Frosty greenhouse reflections
College of the Holy Cross, Worcester MA

It's been a good exercise in patience, a virtue that seems appropriate for any number of contemporary situations that also seem to demand urgency. On the third day of spring, the Holy Cross campus remains blanketed with snow. Our nation's budgetary and political climate could certainly benefit from a change in season. Both Pope Francis and Justin Welby were installed this week as leaders of their respective global faith communities, each of which is characterized by great diversity and vibrancy, as well as voices clamoring for strong and positive solutions to troubling issues. I imagine that there are those people who would have wanted these and other changes to have been tackled swiftly and accomplished decisively. Yet there's a sense in which our responsibilities and motivations to labor towards worthy goals shouldn't be equated with the ability to achieve them entirely on our own.

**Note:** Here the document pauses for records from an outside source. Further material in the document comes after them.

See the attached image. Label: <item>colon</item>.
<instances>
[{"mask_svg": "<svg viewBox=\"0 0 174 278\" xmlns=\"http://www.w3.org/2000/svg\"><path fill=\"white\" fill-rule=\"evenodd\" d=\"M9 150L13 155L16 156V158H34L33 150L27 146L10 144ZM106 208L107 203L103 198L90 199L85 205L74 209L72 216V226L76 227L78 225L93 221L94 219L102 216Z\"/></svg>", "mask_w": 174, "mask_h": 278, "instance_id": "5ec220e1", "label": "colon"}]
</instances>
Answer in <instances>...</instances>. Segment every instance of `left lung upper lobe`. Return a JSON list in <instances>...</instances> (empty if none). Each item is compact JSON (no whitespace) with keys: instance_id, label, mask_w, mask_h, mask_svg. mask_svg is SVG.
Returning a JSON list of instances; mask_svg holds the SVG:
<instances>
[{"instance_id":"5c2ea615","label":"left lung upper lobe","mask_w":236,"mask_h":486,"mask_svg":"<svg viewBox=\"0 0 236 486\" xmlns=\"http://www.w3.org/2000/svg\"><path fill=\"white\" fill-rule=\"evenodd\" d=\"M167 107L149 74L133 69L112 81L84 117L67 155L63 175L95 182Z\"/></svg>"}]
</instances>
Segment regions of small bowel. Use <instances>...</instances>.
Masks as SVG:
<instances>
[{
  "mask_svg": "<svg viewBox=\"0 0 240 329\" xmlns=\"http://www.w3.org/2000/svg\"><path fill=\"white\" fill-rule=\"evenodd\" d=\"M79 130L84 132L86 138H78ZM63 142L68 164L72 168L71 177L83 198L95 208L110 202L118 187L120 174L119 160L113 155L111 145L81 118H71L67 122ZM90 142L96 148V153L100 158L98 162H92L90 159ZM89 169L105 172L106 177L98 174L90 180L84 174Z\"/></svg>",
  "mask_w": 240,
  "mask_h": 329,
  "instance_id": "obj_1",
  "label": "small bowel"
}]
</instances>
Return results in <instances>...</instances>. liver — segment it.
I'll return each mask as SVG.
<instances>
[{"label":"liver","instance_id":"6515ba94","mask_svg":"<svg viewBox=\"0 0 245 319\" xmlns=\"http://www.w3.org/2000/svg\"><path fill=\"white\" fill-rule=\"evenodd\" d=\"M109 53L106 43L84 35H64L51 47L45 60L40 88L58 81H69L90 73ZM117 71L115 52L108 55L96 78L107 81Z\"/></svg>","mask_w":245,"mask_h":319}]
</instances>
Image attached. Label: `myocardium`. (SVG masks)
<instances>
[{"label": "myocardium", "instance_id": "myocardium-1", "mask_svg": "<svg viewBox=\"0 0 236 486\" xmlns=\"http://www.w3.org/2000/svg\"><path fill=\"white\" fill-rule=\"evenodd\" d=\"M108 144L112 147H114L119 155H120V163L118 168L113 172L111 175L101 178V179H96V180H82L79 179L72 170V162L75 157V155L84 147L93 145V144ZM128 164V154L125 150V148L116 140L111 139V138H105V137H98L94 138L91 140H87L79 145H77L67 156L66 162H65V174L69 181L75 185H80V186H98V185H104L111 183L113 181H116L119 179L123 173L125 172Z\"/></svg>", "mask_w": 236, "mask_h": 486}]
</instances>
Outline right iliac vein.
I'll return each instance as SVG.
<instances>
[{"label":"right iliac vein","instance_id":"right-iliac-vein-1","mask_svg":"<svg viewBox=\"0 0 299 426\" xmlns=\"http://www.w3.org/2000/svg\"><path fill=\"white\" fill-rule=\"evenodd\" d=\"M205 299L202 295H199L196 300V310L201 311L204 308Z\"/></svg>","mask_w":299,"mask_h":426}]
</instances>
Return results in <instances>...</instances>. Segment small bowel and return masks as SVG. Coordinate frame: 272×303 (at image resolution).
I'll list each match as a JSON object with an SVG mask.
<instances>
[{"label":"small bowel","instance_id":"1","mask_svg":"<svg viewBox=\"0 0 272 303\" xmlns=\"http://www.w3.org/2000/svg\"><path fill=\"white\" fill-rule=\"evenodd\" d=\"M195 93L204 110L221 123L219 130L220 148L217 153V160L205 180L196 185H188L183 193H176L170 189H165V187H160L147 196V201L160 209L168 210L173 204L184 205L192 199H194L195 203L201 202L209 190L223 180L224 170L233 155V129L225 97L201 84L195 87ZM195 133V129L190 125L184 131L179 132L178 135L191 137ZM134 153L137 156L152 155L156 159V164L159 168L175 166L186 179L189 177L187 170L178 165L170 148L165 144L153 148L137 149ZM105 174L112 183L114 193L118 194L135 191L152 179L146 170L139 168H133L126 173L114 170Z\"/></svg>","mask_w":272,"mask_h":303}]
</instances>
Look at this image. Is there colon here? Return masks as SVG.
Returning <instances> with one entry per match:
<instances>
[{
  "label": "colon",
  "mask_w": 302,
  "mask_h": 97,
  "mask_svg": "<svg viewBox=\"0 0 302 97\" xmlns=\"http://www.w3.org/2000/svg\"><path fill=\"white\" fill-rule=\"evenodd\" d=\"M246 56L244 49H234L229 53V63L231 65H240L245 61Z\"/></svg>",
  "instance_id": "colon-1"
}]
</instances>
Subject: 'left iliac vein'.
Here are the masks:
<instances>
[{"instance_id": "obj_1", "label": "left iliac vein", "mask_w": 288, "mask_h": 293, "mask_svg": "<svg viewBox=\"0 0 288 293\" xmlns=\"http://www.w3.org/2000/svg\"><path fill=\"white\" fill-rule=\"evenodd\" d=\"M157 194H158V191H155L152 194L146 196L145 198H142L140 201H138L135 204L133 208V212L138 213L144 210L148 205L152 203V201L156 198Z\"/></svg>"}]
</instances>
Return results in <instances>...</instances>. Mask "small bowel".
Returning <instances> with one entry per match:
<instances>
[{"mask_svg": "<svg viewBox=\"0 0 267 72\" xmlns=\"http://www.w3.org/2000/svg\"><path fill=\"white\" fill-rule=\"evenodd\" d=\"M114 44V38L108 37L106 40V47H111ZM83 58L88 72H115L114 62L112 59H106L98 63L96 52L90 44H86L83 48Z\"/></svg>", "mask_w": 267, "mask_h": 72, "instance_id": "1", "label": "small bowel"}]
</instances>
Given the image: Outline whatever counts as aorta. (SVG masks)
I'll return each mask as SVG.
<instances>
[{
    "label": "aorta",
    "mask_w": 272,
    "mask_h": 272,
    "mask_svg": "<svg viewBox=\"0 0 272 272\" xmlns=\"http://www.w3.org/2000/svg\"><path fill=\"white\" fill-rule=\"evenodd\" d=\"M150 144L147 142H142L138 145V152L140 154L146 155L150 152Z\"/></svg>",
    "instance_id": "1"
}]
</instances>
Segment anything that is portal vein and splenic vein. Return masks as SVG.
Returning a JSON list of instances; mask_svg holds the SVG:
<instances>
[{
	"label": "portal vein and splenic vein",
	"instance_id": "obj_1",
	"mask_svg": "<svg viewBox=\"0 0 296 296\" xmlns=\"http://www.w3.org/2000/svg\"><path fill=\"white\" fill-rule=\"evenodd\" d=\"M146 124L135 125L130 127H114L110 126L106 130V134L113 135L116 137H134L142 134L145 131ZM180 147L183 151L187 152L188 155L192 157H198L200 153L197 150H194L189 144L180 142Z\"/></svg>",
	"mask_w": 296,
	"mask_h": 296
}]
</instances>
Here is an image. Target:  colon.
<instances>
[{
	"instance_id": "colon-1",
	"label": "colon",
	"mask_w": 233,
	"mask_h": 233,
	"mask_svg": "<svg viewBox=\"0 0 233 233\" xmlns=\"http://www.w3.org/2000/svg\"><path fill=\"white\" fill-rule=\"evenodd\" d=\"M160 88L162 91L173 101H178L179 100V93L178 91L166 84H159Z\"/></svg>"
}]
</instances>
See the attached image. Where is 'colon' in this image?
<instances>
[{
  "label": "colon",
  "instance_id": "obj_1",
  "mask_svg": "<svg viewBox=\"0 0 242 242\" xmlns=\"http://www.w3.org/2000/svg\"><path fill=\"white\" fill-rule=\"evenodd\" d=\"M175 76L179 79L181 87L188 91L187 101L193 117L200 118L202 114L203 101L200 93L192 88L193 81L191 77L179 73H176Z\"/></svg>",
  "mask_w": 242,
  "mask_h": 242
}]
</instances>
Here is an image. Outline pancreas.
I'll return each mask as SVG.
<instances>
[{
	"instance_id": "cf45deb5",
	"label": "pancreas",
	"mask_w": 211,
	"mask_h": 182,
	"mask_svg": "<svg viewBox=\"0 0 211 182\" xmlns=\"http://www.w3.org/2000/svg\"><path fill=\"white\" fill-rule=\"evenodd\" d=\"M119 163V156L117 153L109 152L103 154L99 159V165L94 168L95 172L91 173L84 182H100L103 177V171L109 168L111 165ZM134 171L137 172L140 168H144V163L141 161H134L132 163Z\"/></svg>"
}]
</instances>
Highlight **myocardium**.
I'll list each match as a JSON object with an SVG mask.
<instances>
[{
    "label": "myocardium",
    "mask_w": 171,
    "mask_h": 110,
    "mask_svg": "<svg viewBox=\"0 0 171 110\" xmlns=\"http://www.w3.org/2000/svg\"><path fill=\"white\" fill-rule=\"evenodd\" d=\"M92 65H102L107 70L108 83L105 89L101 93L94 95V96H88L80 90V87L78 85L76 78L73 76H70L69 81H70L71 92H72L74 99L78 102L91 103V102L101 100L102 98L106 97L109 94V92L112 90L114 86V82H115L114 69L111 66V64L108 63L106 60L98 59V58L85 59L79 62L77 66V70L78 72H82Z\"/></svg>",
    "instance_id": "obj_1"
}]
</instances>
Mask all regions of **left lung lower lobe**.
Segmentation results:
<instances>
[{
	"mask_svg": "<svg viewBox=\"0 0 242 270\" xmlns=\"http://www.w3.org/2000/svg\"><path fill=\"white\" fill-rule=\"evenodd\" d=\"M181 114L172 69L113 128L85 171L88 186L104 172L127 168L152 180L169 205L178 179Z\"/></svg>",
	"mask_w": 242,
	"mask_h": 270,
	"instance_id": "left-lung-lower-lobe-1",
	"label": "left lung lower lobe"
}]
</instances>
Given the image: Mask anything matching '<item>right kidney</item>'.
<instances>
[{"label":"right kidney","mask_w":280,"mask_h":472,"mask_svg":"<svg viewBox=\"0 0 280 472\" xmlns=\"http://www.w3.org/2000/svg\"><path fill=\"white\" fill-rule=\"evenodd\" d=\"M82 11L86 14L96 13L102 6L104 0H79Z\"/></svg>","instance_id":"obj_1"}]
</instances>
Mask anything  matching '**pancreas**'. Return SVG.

Psalm 130 proclaims, "I wait for the Lord, my soul waits and I hope for his word. My soul looks for the Lord more than sentinels for daybreak. More than sentinels for daybreak, let Israel hope in the Lord." Though I haven't always embraced such waiting and searching eagerly, I have found that the faith it entails has played no less a role than my own determined efforts in getting to a desired point– a new season, a marathon's starting line, or the successful completion of a project. And I trust that the same applies to all situations in which Christ is laboring, inviting not only our participation, but also our patience.